Bu yapı 100 yıl sonra Mimar Sinan tarafından yapılan camilerin ana fikrini oluşturan, bir öncü fikir ve esinlenme kaynağı olarak fevkalade önemli bir yere sahiptir. Üç Şerefeli Camii, Osmanlı Devletinin 150 yıllık birikiminin sonucu olarak ortaya çıkmış ve o zamana kadar üzerinde fazla durulmayan bir takım mimari gelişme ve yenilikleri de beraberinde getirmiştir. Selçuklu mimarisinden, Osmanlı mimarisine geçişin ilk örneklerindendir. Şadırvan avlusunun dört bir yanına yerleştirilmiş, her biri farklı boyut, genişlik, farklı geçiş unsurlarına sahip dört minaresi ile ilk uygulamadır.

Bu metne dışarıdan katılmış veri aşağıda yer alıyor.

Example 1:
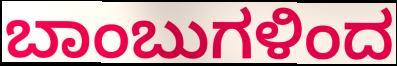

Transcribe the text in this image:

ಬಾಂಬುಗಳಿಂದ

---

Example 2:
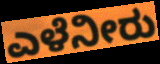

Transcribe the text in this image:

ಎಳೆನೀರು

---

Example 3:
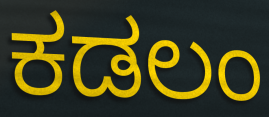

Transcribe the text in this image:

ಕಡಲಂ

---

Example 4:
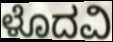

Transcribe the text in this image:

ಳೊದವಿ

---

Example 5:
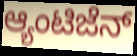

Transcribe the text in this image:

Bunlardan Birincisi; Camiye adını veren Üç Şerefeli olandır. Bu minareye üç ayrı yoldan çıkılmaktadır. 1. yol; 1. ve 3. şerefeye, 2. yol; 2. ve 3. şerefeye, 3. yol ise; sadece 3. şerefeye çıkmaktadır. Minarenin yüksekliği 81 metre olup, o zamanki şartlarda Osmanlı bünyesinde bu yükseklikte bir minareye sahip camii bulunmamaktaydı.
İki şerefeli olan ikinci minare baklava motifli ve iki yolludur. Avlunun arka kısmında bulunan minare tek şerefeli ve yivlidir. Bu minareden dolayı camiye aynı zamanda Burmalı Cami’de denilmektedir.

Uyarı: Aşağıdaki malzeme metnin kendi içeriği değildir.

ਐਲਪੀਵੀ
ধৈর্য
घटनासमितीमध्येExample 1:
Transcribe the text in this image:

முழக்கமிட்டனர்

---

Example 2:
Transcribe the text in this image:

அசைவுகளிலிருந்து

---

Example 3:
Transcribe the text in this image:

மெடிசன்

Bu cami ile birlikte çok kubbeli yapıdan tek ve merkezi kubbeli bir yapıya geçilmiştir. Caminin ortasında bulunan 24 metre çapındaki büyük kubbe; ikisi serbest, dört tanesi duvarlar içinde bulunan altı paye (ayak) üzerinde taşınmaktadır. İç mekanda iki direk bırakılması iç mekanın daha geniş olmasına yönelik bir uygulamadır. O tarihte en büyük çaptaki kubbe, bu caminin merkezi kubbesidir. Caminin toplam dokuz adet kubbesi mevcuttur. Bu türde kubbeli ve revaklı harem avlusu ilk defa Üç Şerefeli Camide uygulanmıştır. Bu model daha sonraki camilere örnek olmuştur.

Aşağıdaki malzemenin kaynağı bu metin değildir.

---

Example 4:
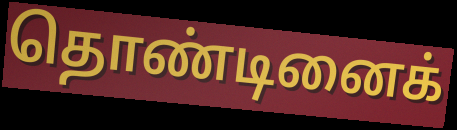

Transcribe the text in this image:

தொண்டினைக்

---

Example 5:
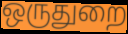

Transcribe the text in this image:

ஒருதுறைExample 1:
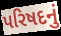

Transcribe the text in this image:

પરિષદનું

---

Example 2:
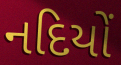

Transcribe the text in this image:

નદિયોં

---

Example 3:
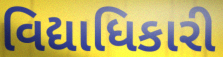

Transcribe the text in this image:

વિદ્યાધિકારી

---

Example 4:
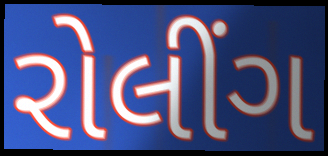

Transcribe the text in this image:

રોલીંગ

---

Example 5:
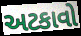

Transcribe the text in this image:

અટકાવોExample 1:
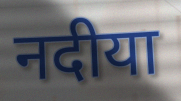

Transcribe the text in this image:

नदीया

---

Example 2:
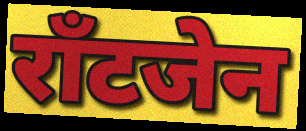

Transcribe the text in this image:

राँटजेन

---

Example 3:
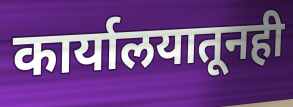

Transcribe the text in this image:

कार्यालयातूनही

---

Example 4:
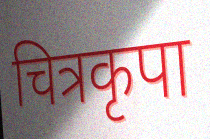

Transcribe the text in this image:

चित्रकृपा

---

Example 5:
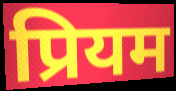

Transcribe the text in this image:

प्रियम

Üç Şerefeli Camii, hep cümle kapısı ile anıla gelmiştir. Cümle kapısı; şadırvan bahçesinden camiye girişteki orta kapıdır. Revaklı avluya bakan taç kapıda mermer işlemeler ön plana çıkar. Mukarnaslar (geçiş öğesi) ve yan girintilerin üst bölümlerindeki yazıların arasında kıvrık dal ve Rumiler göze çarpar. Cümle kapısı ile birlikte caminin toplam dört kapısı bulunmaktadır.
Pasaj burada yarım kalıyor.